The center's data covering five top financial firms shows 54 percent of women in top jobs are considering leaving their positions, compared with just 22 percent of men. What's noteworthy, Hewlett writes, is the departing female executives' reasons and career destinations.
Less than one in four wanted to leave to spend more time with family. Instead, most planned to shift to other sectors - especially non-profits.
"The fact is this recession has made high echelon jobs in the financial sector less desirable for women," Hewlett writes. With Wall Street's former blue-chip brand names beset by financial troubles, bad publicity and low morale, "The psychological and emotional perks that once helped balance the time commitments of high pressure 'extreme' jobs in the financial sector are waning."
Hewlett asserts this downturn in prestige affects women's career priorities more than men's. "Companies that fail to deliver respect or pride - and jobs that fail to deliver meaning or purpose - are the equivalent of a cut in pay for many high-flying women. They want jobs that make them feel good about going to work..."
Are Female Bankers Wired Differently?
That conclusion could inflame a long-running debate over whether female bankers are wired differently than male bankers. While Hewlett and the center she founded are prominent advocates for workplace diversity, many Wall Streeters - females in particular, I suspect - vigorously dispute the idea that external reinforcement ("respect and pride") and other non-monetary rewards matter far more to women than to men.
After all, money and competitive victory for its own sake have long been regarded as central values of Wall Street culture. So any suggestion that the Street's highest-achieving women don't share the dominant value system, could be perceived as hindering the career advancement prospects of female bankers generally.

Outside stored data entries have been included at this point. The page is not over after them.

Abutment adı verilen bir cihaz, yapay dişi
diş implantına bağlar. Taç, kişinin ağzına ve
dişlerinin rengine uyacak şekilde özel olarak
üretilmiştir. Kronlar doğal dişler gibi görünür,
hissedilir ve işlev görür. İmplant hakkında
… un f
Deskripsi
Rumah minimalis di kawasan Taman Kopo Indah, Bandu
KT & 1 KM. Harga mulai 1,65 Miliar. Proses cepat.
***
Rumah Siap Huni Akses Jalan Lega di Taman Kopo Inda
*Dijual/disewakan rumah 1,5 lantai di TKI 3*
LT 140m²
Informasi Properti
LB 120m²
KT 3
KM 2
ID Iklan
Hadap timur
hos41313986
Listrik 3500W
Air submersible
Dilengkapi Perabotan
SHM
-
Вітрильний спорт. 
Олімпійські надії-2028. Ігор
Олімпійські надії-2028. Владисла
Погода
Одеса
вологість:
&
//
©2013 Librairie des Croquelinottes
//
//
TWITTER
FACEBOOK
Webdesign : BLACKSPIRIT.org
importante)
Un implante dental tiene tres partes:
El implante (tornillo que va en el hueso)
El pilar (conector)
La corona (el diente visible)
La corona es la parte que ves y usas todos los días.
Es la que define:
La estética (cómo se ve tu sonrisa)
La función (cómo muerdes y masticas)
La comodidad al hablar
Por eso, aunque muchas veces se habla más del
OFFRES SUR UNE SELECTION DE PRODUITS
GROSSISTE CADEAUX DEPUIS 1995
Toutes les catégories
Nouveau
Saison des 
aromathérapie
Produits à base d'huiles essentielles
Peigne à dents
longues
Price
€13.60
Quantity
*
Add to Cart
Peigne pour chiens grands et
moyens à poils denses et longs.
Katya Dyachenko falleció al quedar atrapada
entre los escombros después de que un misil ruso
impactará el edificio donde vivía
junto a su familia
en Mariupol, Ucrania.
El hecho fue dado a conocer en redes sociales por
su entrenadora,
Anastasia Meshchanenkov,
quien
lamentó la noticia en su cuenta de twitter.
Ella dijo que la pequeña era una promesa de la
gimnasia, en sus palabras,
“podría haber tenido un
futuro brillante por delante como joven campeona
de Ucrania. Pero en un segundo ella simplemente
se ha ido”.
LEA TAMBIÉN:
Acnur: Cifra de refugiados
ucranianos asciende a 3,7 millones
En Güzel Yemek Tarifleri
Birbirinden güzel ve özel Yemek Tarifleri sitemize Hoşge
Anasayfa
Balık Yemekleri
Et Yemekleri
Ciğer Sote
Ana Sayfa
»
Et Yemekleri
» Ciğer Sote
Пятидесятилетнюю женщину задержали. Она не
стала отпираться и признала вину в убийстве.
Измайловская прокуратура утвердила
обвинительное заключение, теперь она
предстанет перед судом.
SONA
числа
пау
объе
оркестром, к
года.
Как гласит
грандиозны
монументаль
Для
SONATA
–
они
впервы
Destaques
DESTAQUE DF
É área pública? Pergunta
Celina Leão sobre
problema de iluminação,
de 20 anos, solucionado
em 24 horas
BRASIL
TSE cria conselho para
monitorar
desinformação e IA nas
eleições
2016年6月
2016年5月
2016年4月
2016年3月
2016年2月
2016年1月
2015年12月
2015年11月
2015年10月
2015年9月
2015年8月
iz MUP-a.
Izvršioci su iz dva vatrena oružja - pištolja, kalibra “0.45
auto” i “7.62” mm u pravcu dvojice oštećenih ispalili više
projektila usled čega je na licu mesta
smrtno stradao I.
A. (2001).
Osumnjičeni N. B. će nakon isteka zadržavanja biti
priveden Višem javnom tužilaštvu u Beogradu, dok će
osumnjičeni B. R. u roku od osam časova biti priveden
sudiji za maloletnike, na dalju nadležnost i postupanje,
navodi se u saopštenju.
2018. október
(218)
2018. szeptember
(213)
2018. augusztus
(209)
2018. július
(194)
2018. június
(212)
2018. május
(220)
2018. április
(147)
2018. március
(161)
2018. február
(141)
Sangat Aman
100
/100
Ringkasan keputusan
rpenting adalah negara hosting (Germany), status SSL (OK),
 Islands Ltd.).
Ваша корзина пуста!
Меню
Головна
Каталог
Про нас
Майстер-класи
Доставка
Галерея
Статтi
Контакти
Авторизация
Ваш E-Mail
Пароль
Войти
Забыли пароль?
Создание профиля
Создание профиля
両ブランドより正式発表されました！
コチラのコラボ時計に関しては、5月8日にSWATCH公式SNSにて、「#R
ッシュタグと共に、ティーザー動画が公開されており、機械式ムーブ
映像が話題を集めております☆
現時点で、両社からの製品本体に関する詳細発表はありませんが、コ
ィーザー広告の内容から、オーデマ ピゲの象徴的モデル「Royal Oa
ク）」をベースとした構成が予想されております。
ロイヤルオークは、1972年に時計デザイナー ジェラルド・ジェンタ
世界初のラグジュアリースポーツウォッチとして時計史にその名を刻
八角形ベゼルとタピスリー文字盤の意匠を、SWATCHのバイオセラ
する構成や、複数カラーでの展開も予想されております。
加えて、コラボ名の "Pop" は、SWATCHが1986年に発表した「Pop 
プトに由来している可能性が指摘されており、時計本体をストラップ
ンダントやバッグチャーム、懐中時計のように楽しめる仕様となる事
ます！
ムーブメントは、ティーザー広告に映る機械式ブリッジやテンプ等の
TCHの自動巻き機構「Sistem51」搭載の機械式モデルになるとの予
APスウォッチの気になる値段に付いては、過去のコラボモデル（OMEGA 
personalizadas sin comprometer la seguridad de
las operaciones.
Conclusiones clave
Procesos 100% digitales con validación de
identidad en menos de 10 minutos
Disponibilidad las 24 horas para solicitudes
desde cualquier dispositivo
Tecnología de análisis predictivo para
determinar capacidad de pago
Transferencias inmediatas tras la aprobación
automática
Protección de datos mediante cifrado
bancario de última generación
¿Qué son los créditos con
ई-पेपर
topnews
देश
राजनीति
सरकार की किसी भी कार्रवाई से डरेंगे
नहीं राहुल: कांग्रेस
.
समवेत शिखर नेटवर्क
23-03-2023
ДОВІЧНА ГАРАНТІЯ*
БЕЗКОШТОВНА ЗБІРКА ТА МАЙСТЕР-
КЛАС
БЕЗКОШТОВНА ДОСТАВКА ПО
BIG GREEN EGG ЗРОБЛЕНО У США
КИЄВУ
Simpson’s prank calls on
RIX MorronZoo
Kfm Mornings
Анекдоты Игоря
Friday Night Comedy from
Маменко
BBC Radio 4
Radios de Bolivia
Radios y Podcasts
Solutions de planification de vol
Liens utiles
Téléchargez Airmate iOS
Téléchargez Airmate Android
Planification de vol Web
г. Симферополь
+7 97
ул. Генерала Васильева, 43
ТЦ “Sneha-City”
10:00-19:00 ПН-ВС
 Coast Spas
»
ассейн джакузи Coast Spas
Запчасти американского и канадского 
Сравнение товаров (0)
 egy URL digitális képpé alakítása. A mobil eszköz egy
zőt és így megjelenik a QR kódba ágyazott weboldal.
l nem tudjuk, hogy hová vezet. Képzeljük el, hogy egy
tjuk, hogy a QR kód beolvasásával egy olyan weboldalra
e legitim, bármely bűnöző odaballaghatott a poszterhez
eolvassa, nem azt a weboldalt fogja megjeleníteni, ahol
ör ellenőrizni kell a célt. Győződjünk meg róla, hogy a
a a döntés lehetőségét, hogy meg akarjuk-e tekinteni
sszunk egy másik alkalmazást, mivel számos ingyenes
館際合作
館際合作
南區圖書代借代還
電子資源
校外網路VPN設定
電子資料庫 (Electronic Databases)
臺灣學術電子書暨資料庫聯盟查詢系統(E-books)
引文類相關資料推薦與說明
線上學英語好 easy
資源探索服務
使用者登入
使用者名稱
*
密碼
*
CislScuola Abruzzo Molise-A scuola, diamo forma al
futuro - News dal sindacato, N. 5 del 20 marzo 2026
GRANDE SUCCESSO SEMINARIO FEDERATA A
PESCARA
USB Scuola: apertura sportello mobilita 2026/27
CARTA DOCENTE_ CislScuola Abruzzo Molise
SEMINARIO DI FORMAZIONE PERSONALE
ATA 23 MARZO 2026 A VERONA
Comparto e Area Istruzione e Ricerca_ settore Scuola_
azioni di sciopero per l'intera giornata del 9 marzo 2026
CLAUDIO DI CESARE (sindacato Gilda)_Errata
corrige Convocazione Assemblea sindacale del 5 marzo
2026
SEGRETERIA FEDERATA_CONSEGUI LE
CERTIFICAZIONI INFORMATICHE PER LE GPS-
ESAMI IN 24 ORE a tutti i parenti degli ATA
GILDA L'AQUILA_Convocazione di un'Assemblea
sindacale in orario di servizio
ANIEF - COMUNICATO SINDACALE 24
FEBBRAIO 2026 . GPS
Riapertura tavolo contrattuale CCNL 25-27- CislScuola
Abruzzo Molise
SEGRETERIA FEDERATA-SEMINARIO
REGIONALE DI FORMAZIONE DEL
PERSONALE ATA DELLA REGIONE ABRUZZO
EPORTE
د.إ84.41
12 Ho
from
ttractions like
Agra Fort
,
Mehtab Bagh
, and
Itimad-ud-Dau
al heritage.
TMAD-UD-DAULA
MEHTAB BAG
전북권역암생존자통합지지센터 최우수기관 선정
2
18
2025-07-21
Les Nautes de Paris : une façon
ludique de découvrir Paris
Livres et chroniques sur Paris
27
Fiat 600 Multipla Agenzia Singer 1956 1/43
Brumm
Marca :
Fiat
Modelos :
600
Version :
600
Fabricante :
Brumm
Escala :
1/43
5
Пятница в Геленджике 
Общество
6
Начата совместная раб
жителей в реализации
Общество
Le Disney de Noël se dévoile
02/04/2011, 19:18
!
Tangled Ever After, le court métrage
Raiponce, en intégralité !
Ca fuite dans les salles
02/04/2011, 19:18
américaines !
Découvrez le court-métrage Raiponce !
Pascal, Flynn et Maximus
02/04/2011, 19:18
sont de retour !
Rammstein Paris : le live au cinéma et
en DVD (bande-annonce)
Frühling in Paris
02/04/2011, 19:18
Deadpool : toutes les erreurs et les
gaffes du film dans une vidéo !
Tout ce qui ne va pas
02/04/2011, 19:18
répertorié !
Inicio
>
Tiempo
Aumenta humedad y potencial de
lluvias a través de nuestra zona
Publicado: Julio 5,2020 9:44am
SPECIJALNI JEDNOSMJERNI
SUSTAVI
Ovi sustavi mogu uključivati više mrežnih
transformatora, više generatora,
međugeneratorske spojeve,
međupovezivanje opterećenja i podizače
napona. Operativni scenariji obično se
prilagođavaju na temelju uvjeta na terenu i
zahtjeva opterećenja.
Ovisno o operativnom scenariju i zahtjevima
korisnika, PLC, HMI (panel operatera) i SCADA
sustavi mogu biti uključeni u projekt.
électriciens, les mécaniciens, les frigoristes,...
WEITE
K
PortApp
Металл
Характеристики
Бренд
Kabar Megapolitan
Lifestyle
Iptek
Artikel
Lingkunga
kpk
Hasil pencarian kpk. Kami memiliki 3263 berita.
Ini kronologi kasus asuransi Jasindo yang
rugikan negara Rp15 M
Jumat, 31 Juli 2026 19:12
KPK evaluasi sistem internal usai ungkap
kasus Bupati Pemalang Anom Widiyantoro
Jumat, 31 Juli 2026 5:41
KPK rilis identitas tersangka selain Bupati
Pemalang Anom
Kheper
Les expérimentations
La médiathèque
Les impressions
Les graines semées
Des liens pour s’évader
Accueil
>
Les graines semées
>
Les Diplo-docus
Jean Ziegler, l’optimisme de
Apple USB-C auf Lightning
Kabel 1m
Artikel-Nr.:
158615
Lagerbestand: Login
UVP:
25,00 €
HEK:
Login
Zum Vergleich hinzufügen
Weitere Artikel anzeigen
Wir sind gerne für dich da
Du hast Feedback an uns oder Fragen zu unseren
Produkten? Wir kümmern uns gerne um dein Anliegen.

Almost 40 percent of the women in the center's files who contemplate quitting finance jobs intend to shift to other sectors - with not-for-profit organizations coming in high on their wish list.
Their exodus from Wall Street is likely to have a domino effect, notes Hewlett, thinning the ranks of female mentors and role models available to the industry's younger female employees, who may then find it harder to climb the ladder.
And those who leave could end up regretting their choice. "There are dangers attached to trading money for meaning and purpose," writes Hewlett. "Given women's enhanced role as family breadwinners, these choices might not work well over the long run."